Fire officials brace for 'above average' conditions

Jun. 24—Ahead of another day of expected lightning, continued dry conditions and a looming heat advisory, multiple Southern Oregon fire agencies voiced hope Wednesday that a combination of teamwork and quick action will keep the region's wildfires under control.

Tyler McCarty, acting district forester for the Oregon Department of Forestry's Southwest Oregon District, described "severe to extreme drought in most areas" at a Wednesday morning press conference outside ODF headquarters, and said that the National Interagency Fire Center predicts "above average fire conditions" between June and September.

"This is about a month and a half ahead of what we typically see this time of year," McCarty said, adding that ODF has already responded to 134 fires in southwest Oregon this season.

"That's about 250% of normal for this time of year," McCarty added.

McCarty said ODF has at the ready 22 engines, two water tenders, two bulldozers, three 10-person crews, a Type 3 helicopter with helitack firefighting crew and a new next-generation very large air tanker that will be based in the Rogue Valley.

The air tanker will replace a 1957 Douglas DC-7 Type 1 tanker that was among the last piston-engine tankers still in regular rotation.

McCarty was among a half dozen firefighting agency leaders who spoke Wednesday at a press conference that included the Bureau of Land Management, the Rogue River-Siskiyou National Forest and multi-agency Jackson and Josephine County Fire Defense boards. All representatives shared ways they intend to work together to target wildfires at their earliest stages.

Fire District No. 3 Deputy Chief Mike Hussey, who also spoke as the board chief for the multi-agency Jackson County Fire Defense Board, said they "remain poised to engage this summer."

"From your smallest rural fire district up in Prospect, Greensprings or Wolf Creek down to the valley floor, we're all engaged, working together, and we're going to come to the fight," Hussey said.

There were 115 lightning strikes reported in Jackson County Tuesday, according to National Weather Service meteorologist Dan Weygand. Hot, dry conditions are expected to continue.

Temperatures are expected to climb back into the triple digits later this week, according to Weygand, and heat advisories are expected by the weekend.

"It's going to be hot today and tomorrow, but Friday until Tuesday we're looking at extreme heat," Weygand said. Temperatures are expected to climb as high as 110 degrees in Medford by Sunday.

Approximately 40 lightning strikes were recorded on Rogue River-Siskiyou National Forest lands across the High Cascades and Siskiyou Mountains ranger districts, according to Dan Quinones, acting fire and aviation staff officer. The lightning sparked a tenth of an acre wildfire in the Prospect area near Red Blanket Creek that has since been contained and mopped up.

More lightning is predicted Sunday through Tuesday atop the weekend heat wave, and in an updated news release Wednesday afternoon Quinones said he's ordered additional resources.

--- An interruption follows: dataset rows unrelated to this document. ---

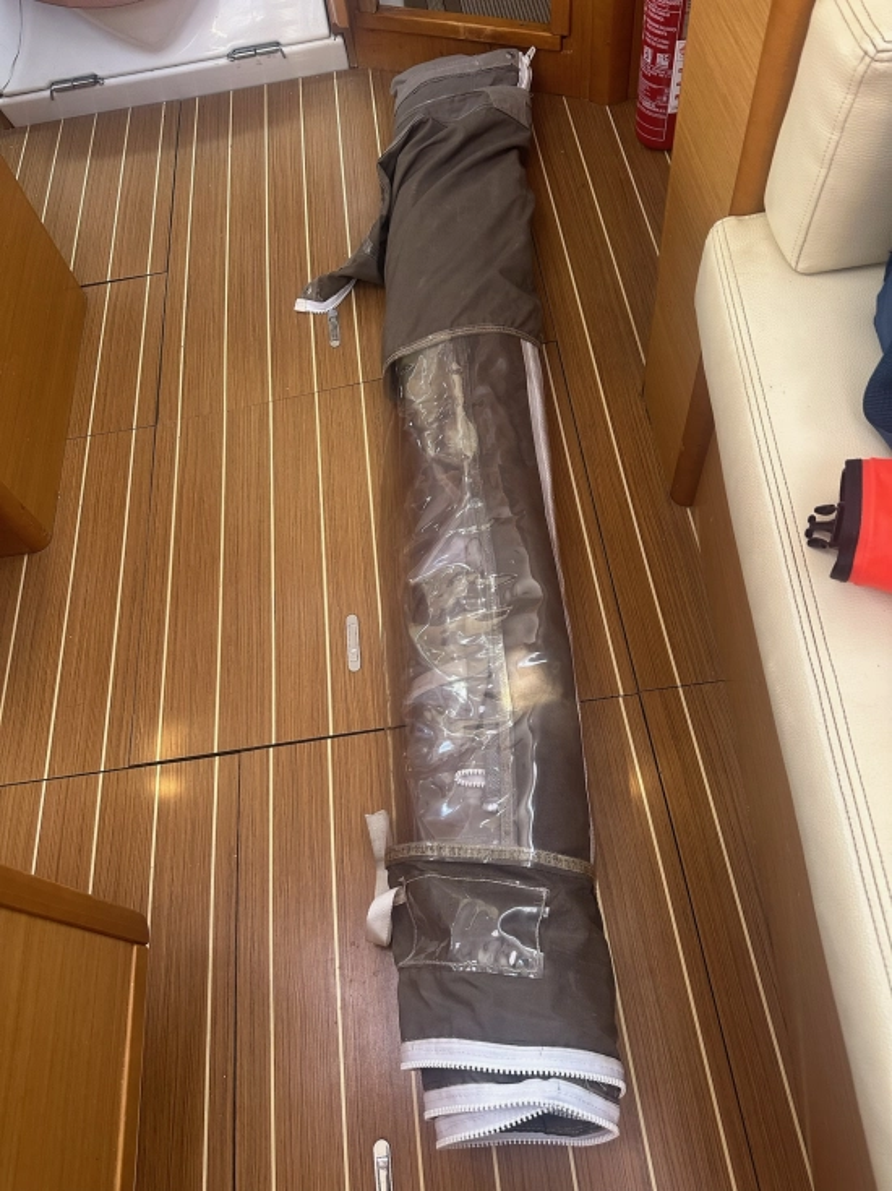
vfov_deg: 71.6
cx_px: 446
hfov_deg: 56.8
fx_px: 825
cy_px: 596
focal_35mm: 24
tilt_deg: -59.6
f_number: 1.78
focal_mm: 6.86
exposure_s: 1/96
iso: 250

Quinones said that the U.S. Forest Service takes the weather service's lightning on dry fuels warnings seriously.

Resources available locally to the Forest Service include 22 engines, a Type 3 dozer, two 10-person teams, a Type 2 initial attack crew, four Type 1 water tenders, an air attack platform, a fixed-wing recon platform, staffed lookouts, the Medford Air Tanker Base and two heavy duty helicopters.

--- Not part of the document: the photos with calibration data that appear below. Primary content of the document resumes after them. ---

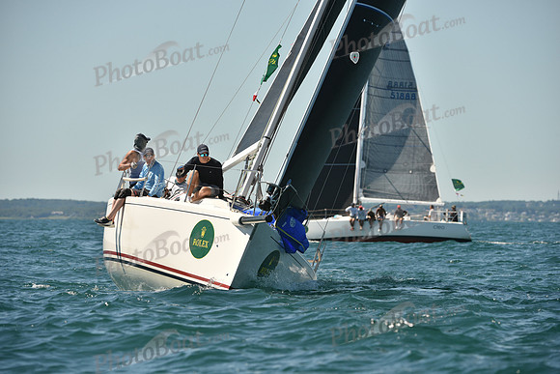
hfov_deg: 8.2
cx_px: 280
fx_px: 3890
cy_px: 187
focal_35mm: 250
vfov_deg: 5.5
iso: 250
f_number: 7.1
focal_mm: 250
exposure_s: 1/1250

"Should the fire situation elevate, the J. Herbert Stone Nursery (in Central Point) is prepped and ready to become a staging area for additional resources that may be called in," according to the updated release, which describes resources that include smokejumpers, single engine air tankers and other large air tankers available from Central Oregon.

RRSNF is a member of the Rogue Valley Fire Chiefs Association, according to Quinones, and the agency works to partner with local and state fire agencies.

"Relationships and networks are key to our success here in southwest Oregon," Quinones said, describing efforts to build lines of communication between agencies and efficient allocation of resources that may be limited later this fire season.

"We have 1.8 million acres of coverage across our forest lands, five ranger districts and approximately 125 firefighters to do that," Quinones said.

Quinones said they've applied 4,000 acres of prescribed fire on the landscape since last fire season — although he acknowledges "that's not enough." He said the RRSNF is familiar with the lands of at-risk communities outside Ashland, the Waters Creek area near Cave Junction and the areas near Agness on the coast.

"Those folks have been battered by fire and threatened by fire for a long time, and we're doing our best to continue to protect them with our land management treatment objectives," Quinones said.